**YOUR TASK**. Your task is to repeat the entries word for word while leaving out the pictures.

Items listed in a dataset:
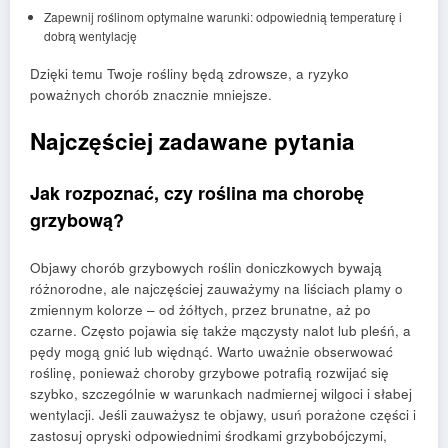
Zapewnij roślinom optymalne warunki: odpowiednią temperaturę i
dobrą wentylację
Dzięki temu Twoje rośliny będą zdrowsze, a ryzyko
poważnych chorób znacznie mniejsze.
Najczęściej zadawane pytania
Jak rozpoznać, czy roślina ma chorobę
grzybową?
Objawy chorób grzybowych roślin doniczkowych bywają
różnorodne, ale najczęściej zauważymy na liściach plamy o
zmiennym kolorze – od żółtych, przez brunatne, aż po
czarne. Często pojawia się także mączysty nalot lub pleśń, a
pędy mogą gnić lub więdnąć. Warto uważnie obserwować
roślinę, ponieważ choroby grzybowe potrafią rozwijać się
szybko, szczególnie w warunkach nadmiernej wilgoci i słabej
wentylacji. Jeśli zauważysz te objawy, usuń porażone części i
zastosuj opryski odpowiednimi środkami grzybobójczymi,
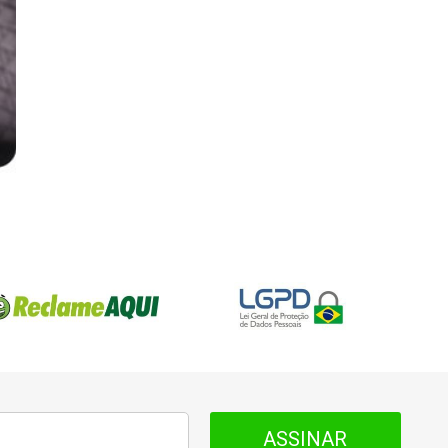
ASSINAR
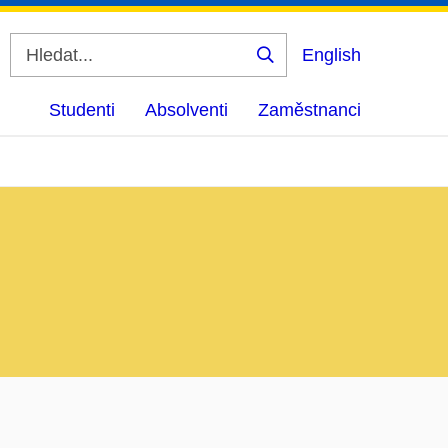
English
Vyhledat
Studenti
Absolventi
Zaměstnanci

**OUTPUT BELOW**.
Zapewnij roślinom optymalne warunki: odpowiednią temperaturę i
dobrą wentylację
Dzięki temu Twoje rośliny będą zdrowsze, a ryzyko
poważnych chorób znacznie mniejsze.
Najczęściej zadawane pytania
Jak rozpoznać, czy roślina ma chorobę
grzybową?
Objawy chorób grzybowych roślin doniczkowych bywają
różnorodne, ale najczęściej zauważymy na liściach plamy o
zmiennym kolorze – od żółtych, przez brunatne, aż po
czarne. Często pojawia się także mączysty nalot lub pleśń, a
pędy mogą gnić lub więdnąć. Warto uważnie obserwować
roślinę, ponieważ choroby grzybowe potrafią rozwijać się
szybko, szczególnie w warunkach nadmiernej wilgoci i słabej
wentylacji. Jeśli zauważysz te objawy, usuń porażone części i
zastosuj opryski odpowiednimi środkami grzybobójczymi,
ASSINAR
English
Vyhledat
Studenti
Absolventi
Zaměstnanci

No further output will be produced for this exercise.